##### EXTRAIT DE PAGE #####
Le Miserez nouveau est arrivé
Journal Coopération
22 juin 1989
La main tendue ne répond plus
Le nouveau spectacle de Pierre Miserez, monté avec la complicité du metteur en scène Nago Humbert, vaut largement le détour.
Après neuf ans de scène, trois spectacles avec son personnage-miroir Beuchat, Pierre Miserez était attendu au “contour”. Or il a choisi la voie la plus périlleuse parmi celles qui s’offraient à lui: laisser le manteau de Beuchat au vestiaire et inventer un autre univers.
Par un habile détournement, il sen sert de ses doutes, de ses angoisses, de sa panique devant la panne d’idées, pour déclencher le rire. Philosophe-funambule, il fait le tour des grands problèmes de l’heure: “La mort de forêts, des gorilles, la spiritualité”, tout en rappelant constamment au public le temps qui se faufile entre deux sourires, deux questions.
##### INFORMATIONS #####
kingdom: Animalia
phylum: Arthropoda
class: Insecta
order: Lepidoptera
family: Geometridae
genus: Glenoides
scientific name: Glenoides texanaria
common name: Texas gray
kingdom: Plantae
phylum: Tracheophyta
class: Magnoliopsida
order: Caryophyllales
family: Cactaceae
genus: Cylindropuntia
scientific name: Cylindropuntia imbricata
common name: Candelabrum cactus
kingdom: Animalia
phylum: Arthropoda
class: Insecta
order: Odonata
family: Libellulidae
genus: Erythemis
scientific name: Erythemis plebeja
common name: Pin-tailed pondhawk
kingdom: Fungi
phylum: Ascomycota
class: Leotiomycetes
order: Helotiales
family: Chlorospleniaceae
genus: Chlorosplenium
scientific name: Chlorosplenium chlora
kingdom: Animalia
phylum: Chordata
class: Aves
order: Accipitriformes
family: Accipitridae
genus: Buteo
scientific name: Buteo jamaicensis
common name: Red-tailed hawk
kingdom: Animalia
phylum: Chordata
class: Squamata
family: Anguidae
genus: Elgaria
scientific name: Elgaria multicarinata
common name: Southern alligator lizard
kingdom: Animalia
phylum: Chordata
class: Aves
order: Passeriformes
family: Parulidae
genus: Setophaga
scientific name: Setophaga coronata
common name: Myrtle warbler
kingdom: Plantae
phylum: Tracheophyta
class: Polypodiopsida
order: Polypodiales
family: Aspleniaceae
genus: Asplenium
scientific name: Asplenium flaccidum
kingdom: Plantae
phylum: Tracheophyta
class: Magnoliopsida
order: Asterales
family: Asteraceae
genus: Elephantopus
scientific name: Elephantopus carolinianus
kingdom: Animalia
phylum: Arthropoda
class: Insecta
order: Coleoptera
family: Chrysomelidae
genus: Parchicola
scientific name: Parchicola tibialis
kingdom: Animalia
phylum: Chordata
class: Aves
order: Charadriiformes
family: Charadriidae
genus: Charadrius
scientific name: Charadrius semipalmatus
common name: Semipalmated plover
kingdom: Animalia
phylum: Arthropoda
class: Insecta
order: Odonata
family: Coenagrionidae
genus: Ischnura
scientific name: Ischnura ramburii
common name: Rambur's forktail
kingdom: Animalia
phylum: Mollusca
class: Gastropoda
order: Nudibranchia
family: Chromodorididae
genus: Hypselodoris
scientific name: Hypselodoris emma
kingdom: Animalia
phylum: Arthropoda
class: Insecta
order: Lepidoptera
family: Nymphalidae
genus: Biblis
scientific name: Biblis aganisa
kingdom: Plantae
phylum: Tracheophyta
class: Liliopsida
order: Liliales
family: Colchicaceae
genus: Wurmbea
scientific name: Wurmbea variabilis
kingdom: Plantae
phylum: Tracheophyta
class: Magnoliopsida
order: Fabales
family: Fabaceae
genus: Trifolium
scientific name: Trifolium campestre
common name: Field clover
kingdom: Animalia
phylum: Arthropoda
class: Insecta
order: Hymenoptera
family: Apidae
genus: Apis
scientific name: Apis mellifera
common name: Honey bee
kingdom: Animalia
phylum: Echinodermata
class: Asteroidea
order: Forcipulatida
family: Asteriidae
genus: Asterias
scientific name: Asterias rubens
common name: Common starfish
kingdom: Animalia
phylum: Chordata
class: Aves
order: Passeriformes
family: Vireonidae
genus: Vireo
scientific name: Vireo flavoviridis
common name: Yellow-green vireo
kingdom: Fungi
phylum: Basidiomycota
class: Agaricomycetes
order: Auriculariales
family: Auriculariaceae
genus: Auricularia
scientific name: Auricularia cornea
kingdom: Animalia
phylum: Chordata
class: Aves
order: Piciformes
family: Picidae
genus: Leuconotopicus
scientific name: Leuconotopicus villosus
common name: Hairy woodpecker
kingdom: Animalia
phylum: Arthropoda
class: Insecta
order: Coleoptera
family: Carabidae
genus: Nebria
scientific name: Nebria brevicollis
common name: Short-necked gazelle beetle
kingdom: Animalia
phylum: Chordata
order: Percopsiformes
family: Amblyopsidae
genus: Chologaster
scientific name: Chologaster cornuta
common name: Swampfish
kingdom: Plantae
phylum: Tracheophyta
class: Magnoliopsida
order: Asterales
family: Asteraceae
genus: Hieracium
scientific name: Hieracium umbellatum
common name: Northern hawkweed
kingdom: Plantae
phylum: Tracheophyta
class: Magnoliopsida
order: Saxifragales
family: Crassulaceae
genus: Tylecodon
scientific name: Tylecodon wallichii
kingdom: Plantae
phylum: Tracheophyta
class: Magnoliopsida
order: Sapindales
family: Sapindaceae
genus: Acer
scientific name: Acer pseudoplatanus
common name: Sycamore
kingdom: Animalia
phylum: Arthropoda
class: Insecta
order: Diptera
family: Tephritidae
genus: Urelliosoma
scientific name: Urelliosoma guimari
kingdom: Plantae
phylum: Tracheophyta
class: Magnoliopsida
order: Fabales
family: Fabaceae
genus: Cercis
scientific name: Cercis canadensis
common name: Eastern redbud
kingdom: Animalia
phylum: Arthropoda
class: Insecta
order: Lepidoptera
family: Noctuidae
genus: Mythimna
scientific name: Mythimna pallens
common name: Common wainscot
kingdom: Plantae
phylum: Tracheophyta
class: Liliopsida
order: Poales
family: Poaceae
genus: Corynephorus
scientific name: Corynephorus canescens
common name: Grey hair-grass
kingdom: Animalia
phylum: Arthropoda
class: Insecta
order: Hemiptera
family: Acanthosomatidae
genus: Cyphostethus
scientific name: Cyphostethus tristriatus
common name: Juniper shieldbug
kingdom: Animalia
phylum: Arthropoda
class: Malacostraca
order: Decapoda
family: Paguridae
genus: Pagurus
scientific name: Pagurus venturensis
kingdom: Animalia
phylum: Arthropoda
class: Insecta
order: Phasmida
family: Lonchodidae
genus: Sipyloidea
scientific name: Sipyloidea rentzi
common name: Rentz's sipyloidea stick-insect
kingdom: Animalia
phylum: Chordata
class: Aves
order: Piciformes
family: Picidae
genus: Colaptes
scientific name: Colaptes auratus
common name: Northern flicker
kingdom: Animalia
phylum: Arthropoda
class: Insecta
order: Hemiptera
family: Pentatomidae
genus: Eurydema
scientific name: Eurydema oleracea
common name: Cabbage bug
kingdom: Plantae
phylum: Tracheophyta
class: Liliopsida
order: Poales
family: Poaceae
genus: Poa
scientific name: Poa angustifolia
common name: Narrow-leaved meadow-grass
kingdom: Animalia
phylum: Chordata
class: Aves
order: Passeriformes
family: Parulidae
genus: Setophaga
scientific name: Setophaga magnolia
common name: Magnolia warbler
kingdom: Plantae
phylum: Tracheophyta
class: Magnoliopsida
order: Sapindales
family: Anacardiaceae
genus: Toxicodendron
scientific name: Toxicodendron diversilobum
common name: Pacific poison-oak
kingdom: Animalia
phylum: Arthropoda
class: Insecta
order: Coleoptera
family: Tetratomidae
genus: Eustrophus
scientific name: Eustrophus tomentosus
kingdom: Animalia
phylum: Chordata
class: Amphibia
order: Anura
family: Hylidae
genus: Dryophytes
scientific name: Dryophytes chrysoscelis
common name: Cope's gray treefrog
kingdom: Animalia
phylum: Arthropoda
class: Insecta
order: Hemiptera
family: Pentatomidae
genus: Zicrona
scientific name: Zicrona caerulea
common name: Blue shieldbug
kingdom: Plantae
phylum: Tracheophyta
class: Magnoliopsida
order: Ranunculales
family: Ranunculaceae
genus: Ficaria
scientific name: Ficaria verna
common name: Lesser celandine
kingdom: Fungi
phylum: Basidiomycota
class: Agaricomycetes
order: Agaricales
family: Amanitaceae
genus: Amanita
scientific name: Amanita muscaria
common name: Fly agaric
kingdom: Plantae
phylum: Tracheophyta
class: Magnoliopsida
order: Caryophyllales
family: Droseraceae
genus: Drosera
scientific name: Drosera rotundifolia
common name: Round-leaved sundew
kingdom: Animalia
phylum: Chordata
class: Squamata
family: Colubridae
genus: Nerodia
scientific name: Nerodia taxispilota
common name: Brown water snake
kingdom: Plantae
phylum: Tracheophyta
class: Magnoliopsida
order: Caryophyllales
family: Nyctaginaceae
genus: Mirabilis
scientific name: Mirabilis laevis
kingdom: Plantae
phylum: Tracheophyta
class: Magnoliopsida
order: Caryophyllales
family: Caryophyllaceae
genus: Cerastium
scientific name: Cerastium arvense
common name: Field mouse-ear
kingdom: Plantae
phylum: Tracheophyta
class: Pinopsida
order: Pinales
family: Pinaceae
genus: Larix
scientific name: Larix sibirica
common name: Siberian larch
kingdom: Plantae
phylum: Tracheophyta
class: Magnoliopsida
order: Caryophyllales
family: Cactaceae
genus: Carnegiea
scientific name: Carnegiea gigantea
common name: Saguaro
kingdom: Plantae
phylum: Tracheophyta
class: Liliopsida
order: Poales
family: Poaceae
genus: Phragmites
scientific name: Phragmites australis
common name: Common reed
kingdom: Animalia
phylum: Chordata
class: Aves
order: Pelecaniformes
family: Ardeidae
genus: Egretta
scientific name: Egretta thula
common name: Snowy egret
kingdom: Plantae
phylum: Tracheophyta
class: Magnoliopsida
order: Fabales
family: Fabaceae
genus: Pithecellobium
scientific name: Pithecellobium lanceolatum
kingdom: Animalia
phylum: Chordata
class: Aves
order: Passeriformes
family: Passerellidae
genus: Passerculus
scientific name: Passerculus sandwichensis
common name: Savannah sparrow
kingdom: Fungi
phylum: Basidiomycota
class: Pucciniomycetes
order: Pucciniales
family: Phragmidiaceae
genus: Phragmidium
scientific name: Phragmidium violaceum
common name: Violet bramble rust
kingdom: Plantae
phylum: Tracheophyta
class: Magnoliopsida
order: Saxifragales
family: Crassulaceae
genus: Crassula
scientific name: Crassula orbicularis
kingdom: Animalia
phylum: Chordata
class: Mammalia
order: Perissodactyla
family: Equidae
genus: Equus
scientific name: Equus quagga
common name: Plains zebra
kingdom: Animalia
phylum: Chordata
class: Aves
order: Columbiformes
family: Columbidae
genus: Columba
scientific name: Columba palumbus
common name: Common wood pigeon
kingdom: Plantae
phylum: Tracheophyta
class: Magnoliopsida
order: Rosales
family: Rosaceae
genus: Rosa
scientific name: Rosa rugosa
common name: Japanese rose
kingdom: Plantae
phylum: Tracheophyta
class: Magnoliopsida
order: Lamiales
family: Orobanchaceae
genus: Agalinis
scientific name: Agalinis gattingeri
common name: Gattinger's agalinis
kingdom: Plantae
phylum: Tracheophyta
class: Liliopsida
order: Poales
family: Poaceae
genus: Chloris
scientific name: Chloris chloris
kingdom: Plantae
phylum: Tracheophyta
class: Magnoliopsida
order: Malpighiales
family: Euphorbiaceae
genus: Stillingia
#####
_À FAIRE 1_
Dans l'article sur Pierre Miserez, de quoi se sert-il pour déclencher le rire ? Citez chaque élément.
_À FAIRE 2_
Répondez à ces questions à partir de l'article sur Pierre Miserez :
(a) Combien d'années de scène Pierre Miserez a-t-il derrière lui ?
(b) Qui est le metteur en scène du nouveau spectacle ?
(c) Dans quel journal et à quelle date l'article a-t-il paru ?
_À FAIRE 3_
Reprenez l'article sur le nouveau spectacle de Pierre Miserez là où il s'arrête.
Les données ne servent pas ici.

_RÉPONSE 1_
Ses doutes, ses angoisses et sa panique devant la panne d'idées.

_RÉPONSE 2_
(a) Neuf ans.
(b) Nago Humbert.
(c) Dans le Journal Coopération, le 22 juin 1989.

_RÉPONSE 3_
Parfois vulgaire, (son adresse aux: “cher amis du cancer du sein et aux cher amis de la sodomisation” ne figurera pas dans l’anthologie du bon goût) le nouveau Miserez se montre surtout observateur subtil (et terriblement retors) des rapports ambigus qui lient l’artiste au public. S’il a le contrat impératif de nous faire rire, le comique neuchâteloise n’entende pas le faire tout seul, et le spectateurs pris à partie, utilisés ne peuvent rester d’innocent voyeurs. Du supporter du Xamax au thérapeute de groupe en passant par le théâtraux d’avant-garde, le chanteur de charme, la tante Edwige et le répondeur automatique, Miserez nous présente un kaléidoscope de notre quotidien. Il se révèle un véritable homme de ce métier dont il met à nu certains ressorts (pour mieux rebondir). Il faut le voir danser, chanter: ce Pierrot-là est prêt pour un long voyage au pays des étoiles.